-- MATERIAL FOR THIS EXERCISE follows --
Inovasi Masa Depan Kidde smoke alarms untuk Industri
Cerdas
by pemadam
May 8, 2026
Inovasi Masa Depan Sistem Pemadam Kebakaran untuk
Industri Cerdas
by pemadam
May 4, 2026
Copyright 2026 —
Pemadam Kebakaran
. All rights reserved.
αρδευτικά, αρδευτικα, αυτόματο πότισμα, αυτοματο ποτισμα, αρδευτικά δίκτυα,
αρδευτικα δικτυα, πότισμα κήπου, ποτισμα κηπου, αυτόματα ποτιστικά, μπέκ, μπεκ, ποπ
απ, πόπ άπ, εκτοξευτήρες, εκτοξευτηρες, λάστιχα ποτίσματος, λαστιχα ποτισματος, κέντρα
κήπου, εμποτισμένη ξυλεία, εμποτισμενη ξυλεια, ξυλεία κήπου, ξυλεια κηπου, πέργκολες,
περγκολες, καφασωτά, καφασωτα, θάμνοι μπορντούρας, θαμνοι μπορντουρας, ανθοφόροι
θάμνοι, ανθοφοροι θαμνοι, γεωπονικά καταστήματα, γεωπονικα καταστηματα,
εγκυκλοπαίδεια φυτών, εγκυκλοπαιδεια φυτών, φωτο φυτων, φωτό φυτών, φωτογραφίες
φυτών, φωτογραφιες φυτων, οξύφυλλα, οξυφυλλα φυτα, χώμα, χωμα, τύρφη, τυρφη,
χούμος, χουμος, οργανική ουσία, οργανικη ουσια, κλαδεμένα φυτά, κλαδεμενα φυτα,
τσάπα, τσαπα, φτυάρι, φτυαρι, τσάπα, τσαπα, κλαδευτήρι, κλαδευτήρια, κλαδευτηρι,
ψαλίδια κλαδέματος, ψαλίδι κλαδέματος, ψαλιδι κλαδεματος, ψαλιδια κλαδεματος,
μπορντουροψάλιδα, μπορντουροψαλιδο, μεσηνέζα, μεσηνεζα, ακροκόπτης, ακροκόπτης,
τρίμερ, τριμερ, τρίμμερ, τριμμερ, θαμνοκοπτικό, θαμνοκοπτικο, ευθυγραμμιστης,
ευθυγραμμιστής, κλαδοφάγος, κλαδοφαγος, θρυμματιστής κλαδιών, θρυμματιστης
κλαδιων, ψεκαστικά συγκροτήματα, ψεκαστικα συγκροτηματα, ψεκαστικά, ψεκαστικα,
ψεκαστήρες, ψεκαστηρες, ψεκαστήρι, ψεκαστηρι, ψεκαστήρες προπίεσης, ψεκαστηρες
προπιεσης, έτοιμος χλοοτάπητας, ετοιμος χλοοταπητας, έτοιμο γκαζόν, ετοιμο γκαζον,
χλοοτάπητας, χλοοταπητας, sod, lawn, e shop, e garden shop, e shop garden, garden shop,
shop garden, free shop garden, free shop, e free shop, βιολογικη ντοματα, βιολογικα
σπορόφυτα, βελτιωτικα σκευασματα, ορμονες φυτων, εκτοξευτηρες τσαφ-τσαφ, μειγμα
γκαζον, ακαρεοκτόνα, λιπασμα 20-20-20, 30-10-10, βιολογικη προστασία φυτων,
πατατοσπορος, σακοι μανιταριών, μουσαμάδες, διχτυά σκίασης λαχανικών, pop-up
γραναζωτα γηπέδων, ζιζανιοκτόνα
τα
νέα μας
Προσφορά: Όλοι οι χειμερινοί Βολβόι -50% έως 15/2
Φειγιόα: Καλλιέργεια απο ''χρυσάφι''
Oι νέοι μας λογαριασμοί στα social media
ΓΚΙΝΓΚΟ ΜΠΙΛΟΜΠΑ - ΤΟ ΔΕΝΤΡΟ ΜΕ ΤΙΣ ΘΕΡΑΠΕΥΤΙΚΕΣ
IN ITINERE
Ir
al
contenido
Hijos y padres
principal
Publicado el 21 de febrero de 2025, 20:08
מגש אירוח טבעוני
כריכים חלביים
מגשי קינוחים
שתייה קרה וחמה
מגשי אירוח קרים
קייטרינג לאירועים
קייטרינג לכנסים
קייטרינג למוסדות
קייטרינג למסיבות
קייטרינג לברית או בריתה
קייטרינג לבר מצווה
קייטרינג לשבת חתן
-- MATERIAL FOR THIS EXERCISE concluded --
→ REQUEST:
Your task is to reproduce the entries exactly, starting at the first line and ending with the line containing "αρδευτικά, αρδευτικα, αυτόματο".

→ RESULT OF THIS EXERCISE:
Inovasi Masa Depan Kidde smoke alarms untuk Industri
Cerdas
by pemadam
May 8, 2026
Inovasi Masa Depan Sistem Pemadam Kebakaran untuk
Industri Cerdas
by pemadam
May 4, 2026
Copyright 2026 —
Pemadam Kebakaran
. All rights reserved.
αρδευτικά, αρδευτικα, αυτόματο πότισμα, αυτοματο ποτισμα, αρδευτικά δίκτυα,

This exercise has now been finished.